As Katherine Eban documents in her extensive investigation for Fortune, this is not what happened. Read the whole thing. But here is the takeaway:
Quite simply, there’s a fundamental misconception at the heart of the Fast and Furious scandal. Nobody disputes that suspected straw purchasers under surveillance by the ATF repeatedly bought guns that eventually fell into criminal hands. Issa and others charge that the ATF intentionally allowed guns to walk as an operational tactic. But five law-enforcement agents directly involved in Fast and Furious tell Fortune that the ATF had no such tactic. They insist they never purposefully allowed guns to be illegally trafficked. Just the opposite: They say they seized weapons whenever they could but were hamstrung by prosecutors and weak laws, which stymied them at every turn.

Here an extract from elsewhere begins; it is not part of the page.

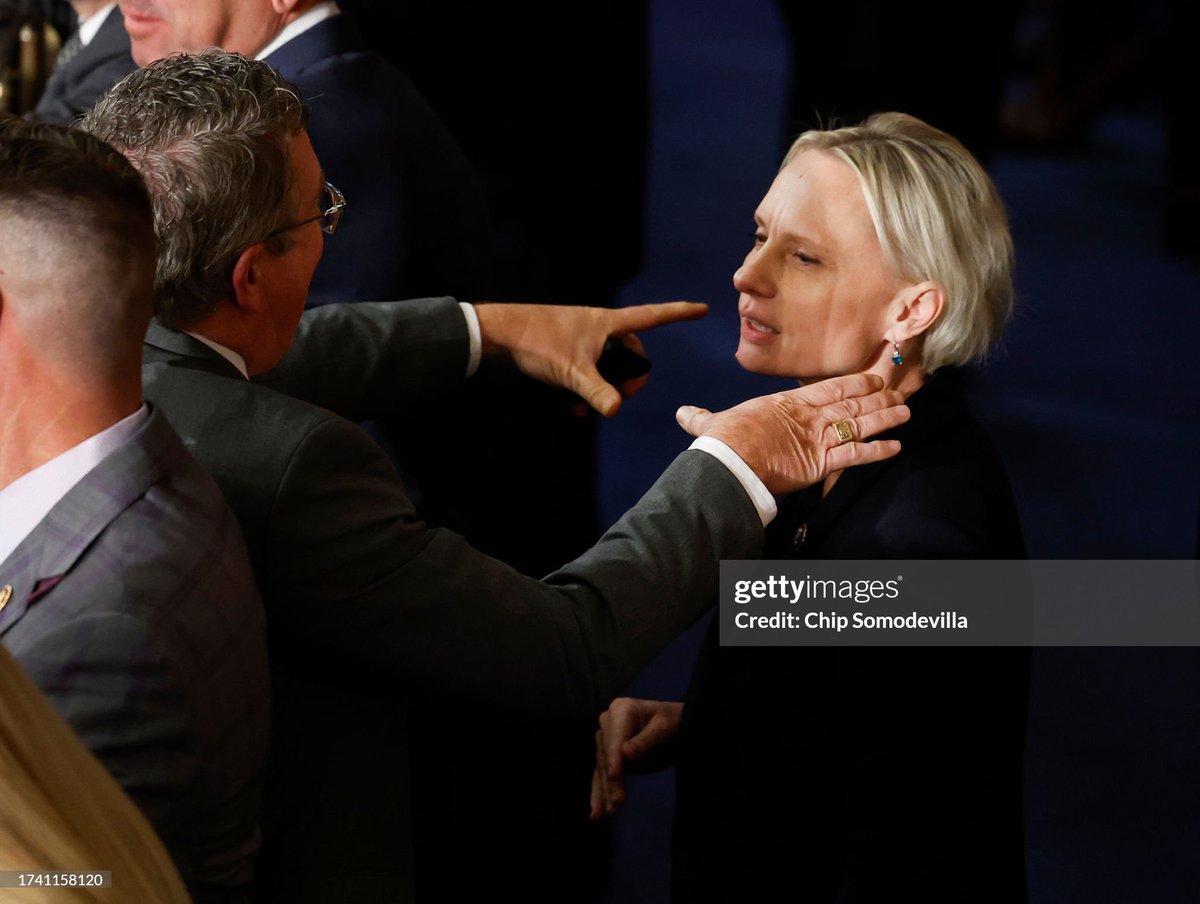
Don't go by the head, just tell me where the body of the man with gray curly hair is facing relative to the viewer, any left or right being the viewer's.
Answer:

Indeed, a six-month Fortune investigation reveals that the public case alleging that [ATF agent Dave] Voth and his colleagues walked guns is replete with distortions, errors, partial truths, and even some outright lies. Fortune reviewed more than 2,000 pages of confidential ATF documents and interviewed 39 people, including seven law-enforcement agents with direct knowledge of the case.
And one further note:
Irony abounds when it comes to the Fast and Furious scandal. But the ultimate irony is this: Republicans who support the National Rifle Association and its attempts to weaken gun laws are lambasting ATF agents for not seizing enough weapons—ones that, in this case, prosecutors deemed to be legal.